= Beginning of Section =
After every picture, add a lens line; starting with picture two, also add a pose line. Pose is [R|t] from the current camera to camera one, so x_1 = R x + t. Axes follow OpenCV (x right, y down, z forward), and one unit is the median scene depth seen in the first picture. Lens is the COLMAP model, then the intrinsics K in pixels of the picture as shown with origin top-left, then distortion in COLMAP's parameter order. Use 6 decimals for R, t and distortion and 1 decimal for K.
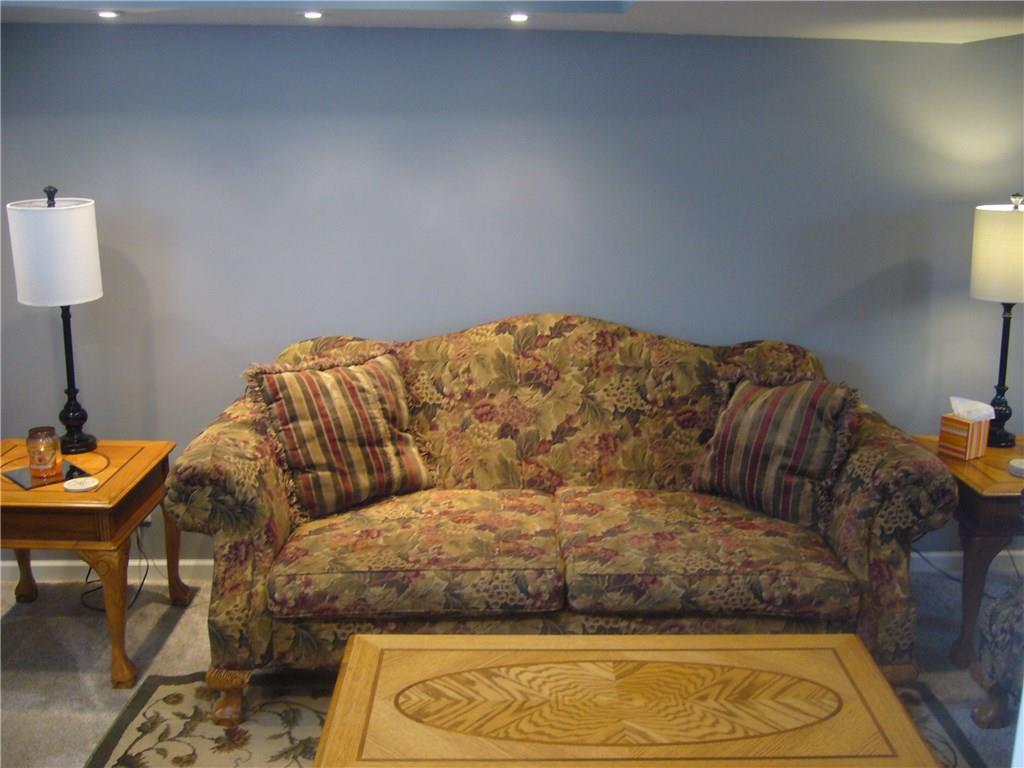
lens RADIAL K [[1065.8, 0, 512.0], [0, 1065.8, 384.0], [0, 0, 1]] dist [-0.081324, 0.017270]
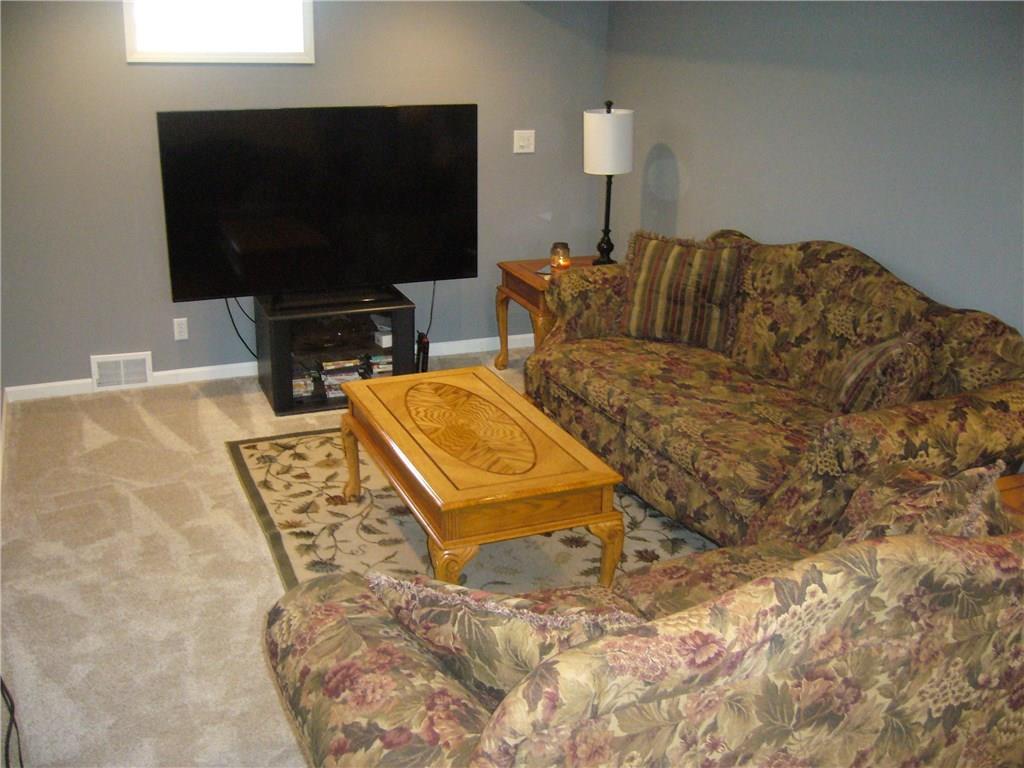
lens RADIAL K [[1065.8, 0, 512.0], [0, 1065.8, 384.0], [0, 0, 1]] dist [-0.081324, 0.017270]
pose [[0.369408, 0.296542, -0.880682, 0.988536], [-0.240629, 0.945917, 0.217575, -0.087702], [0.897572, 0.131544, 0.420786, 0.216814]]
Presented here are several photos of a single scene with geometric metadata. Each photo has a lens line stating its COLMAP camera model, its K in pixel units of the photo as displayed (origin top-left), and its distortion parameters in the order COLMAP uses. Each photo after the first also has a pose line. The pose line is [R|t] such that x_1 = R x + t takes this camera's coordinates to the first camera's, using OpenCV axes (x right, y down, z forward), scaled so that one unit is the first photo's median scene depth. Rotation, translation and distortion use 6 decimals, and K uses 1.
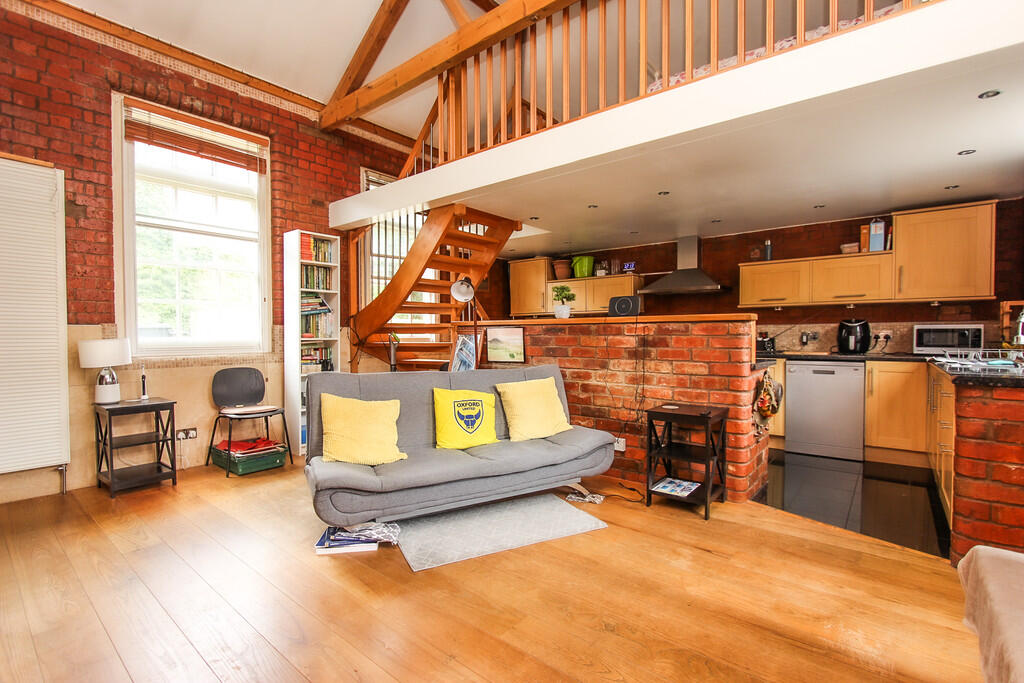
lens RADIAL K [[470.5, 0, 520.0], [0, 470.5, 342.9], [0, 0, 1]] dist [-0.019666, -0.000337]
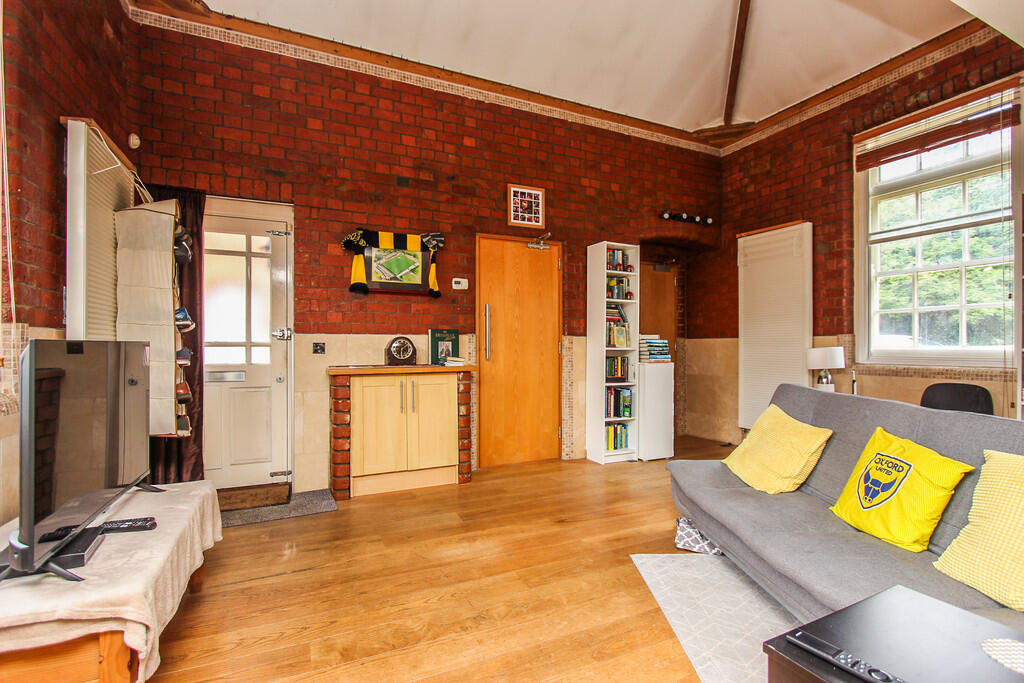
lens RADIAL K [[470.5, 0, 516.8], [0, 470.5, 344.2], [0, 0, 1]] dist [-0.019666, -0.000337]
pose [[-0.433470, 0.000937, -0.901167, 0.531717], [-0.007898, 0.999957, 0.004839, -0.015735], [0.901133, 0.009215, -0.433444, 0.721361]]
= End of Section =
• **Work task**: Print the records word for word, starting at their first line and ending at the line that contains "0.131544, 0.420786, 0.216814]]". Leave the pictures out of your answer.

• **Result of the task**:
After every picture, add a lens line; starting with picture two, also add a pose line. Pose is [R|t] from the current camera to camera one, so x_1 = R x + t. Axes follow OpenCV (x right, y down, z forward), and one unit is the median scene depth seen in the first picture. Lens is the COLMAP model, then the intrinsics K in pixels of the picture as shown with origin top-left, then distortion in COLMAP's parameter order. Use 6 decimals for R, t and distortion and 1 decimal for K.
lens RADIAL K [[1065.8, 0, 512.0], [0, 1065.8, 384.0], [0, 0, 1]] dist [-0.081324, 0.017270]
lens RADIAL K [[1065.8, 0, 512.0], [0, 1065.8, 384.0], [0, 0, 1]] dist [-0.081324, 0.017270]
pose [[0.369408, 0.296542, -0.880682, 0.988536], [-0.240629, 0.945917, 0.217575, -0.087702], [0.897572, 0.131544, 0.420786, 0.216814]]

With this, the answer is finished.